FutureScot
Cloud, Data & AI

Consumers conflicted over sharing personal data

The Scottish Business Resilience Centre has appointed an Ethical Hacker © Tero Vesalainen / Shutterstock

The introduction of the GDPR, giving individuals unprecedented insight into, and control of, how their data is being used coincides with a surge in technologies that consumers willingly empower with personal information, points out Joanna Boag-Thomson, a Partner at law firm Shepherd and Wedderburn.

“With GDPR approaching, on the one hand you have rising concern among people about what data is being held by companies and organisations, and how it is being processed,” she said, “and on the other hand you have sales of devices like Amazon’s Echo skyrocketing. It suggests some anomalies in consumer behaviour, but certainly GDPR is very well-timed to coincide with this technology.”

Awareness among individuals of their rights around data is rising, according to the Information Commissioner’s Office (ICO), and it attributes this in part to publicity around GDPR. Between October and December last year, there were 815 reported data security incidents – a 19% increase on the previous quarter, and a 41% increase on the same period in 2016.

“We believe this increase was possibly due to increased awareness of the GDPR,” said an ICO spokesperson, “and the launch of our new personal data breach helpline.” Business, education, and local government were the sectors with the most reported incidents.

Boag-Thomson anticipates that the requirement on companies and organisations to revamp their privacy notices will similarly result in increased awareness among the public about how their data is being used.

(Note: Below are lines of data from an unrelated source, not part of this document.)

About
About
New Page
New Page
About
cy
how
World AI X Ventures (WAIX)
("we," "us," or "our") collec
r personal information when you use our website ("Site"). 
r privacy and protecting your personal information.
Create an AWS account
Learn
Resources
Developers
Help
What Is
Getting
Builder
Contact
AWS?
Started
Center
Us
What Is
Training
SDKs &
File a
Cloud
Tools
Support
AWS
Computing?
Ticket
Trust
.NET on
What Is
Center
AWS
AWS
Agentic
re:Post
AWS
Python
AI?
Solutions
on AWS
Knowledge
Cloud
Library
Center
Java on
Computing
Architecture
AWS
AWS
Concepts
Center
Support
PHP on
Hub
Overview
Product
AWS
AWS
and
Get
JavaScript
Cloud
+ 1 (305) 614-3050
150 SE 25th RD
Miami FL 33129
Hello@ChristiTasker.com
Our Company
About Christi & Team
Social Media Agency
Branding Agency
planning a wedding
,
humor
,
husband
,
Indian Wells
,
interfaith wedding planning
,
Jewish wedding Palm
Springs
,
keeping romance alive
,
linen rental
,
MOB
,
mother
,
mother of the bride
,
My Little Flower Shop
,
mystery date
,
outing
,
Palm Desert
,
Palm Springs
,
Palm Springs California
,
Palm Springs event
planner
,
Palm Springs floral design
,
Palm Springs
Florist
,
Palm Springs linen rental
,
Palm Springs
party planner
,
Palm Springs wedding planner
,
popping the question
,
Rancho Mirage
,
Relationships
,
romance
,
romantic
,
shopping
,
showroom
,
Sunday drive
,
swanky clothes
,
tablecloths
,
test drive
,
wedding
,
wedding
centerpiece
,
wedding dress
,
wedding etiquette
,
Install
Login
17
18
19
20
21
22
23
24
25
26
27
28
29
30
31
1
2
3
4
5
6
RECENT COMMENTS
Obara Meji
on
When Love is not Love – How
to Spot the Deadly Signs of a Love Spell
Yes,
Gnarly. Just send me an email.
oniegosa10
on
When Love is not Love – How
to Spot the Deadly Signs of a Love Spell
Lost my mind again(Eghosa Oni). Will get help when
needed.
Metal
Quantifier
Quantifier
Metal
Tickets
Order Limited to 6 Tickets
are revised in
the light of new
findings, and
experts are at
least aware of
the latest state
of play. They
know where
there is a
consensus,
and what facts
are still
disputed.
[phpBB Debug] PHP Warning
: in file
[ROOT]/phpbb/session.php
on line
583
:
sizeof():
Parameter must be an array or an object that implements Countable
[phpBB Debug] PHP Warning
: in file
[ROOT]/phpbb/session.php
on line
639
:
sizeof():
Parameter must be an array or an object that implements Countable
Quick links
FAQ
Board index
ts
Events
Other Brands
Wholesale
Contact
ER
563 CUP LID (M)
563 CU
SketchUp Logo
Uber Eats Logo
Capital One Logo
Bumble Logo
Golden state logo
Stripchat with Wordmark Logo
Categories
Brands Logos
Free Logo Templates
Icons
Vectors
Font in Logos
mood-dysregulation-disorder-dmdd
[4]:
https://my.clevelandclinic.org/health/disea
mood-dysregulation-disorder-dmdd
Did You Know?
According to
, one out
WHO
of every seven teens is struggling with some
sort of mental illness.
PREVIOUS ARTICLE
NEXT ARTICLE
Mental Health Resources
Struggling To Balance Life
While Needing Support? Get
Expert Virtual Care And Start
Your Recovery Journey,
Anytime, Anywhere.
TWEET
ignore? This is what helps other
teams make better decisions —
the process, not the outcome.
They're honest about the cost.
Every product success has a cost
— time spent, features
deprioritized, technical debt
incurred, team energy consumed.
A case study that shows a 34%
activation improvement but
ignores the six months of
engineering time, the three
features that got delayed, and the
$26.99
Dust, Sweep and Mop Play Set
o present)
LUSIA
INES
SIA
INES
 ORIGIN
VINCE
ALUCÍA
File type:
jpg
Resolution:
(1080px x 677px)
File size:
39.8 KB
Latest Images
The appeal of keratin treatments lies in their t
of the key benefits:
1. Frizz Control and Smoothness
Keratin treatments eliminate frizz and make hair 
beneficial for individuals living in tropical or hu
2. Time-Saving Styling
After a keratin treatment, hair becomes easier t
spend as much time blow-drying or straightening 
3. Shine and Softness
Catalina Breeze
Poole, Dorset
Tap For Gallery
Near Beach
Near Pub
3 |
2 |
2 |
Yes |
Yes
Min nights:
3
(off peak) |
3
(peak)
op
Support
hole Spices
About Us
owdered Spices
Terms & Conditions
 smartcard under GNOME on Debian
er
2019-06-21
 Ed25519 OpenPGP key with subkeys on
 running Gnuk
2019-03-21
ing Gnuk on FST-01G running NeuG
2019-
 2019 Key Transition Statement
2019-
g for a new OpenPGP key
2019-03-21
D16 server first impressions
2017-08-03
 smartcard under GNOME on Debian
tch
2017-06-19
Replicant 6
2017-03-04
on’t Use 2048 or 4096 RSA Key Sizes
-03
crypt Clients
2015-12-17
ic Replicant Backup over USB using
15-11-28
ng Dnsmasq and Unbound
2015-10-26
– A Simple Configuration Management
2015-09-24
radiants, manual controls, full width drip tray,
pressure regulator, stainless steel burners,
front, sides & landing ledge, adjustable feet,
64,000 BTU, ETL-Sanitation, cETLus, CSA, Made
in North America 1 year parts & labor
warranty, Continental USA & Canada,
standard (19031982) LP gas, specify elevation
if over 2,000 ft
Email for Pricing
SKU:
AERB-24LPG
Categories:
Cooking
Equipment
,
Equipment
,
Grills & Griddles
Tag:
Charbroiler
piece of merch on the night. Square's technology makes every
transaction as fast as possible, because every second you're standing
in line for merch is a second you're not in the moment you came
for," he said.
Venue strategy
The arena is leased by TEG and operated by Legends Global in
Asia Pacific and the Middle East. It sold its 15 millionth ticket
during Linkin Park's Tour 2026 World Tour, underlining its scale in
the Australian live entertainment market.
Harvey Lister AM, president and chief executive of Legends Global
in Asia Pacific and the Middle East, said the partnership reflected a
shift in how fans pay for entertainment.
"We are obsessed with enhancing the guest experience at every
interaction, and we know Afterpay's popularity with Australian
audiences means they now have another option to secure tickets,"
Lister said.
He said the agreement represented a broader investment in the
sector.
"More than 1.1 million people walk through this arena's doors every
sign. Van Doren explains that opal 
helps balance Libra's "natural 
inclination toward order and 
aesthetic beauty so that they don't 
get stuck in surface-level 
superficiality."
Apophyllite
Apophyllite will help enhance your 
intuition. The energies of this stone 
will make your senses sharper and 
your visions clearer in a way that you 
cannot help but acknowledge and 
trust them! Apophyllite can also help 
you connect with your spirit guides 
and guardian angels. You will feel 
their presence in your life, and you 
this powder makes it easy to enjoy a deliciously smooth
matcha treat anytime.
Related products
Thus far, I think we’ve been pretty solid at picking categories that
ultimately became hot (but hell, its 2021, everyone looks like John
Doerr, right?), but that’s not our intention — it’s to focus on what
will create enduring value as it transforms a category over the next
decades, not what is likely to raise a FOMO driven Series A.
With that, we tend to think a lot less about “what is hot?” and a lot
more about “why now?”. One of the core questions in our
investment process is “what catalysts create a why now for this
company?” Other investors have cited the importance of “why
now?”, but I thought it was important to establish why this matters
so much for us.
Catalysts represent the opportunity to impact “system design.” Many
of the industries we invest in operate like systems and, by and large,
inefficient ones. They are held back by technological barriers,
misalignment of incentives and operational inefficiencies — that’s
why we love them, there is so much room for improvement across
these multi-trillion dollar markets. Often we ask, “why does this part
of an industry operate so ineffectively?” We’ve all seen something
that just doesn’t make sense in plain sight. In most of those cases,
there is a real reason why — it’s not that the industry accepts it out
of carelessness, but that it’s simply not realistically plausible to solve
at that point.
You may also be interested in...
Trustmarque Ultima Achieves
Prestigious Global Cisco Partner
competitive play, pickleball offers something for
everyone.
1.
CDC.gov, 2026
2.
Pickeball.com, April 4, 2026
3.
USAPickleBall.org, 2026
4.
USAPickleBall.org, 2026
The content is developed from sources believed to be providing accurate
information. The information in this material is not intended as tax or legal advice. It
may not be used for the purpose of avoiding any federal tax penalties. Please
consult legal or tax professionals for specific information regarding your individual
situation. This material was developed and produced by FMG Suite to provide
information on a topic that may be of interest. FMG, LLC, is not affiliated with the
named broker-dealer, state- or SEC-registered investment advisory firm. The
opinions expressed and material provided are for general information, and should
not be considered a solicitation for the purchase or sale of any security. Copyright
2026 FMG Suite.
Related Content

The notices will include details of the organisation as data controller and the name of its data protection officer, who the data is being shared with, how long it will be kept for, if any automated decision-making, for example profiling, is being used, whether data is being processed outside the European Union, and if so what protections are in place to safeguard the data.

“From May 25, you’ll be able to look and say: ‘Oh, that’s what they are using my data for’,” said Boag-Thomson. “So, people will get transparency and be empowered by specific rights, such as ‘the right to be forgotten, the right to stop processing, and the right to data portability’.”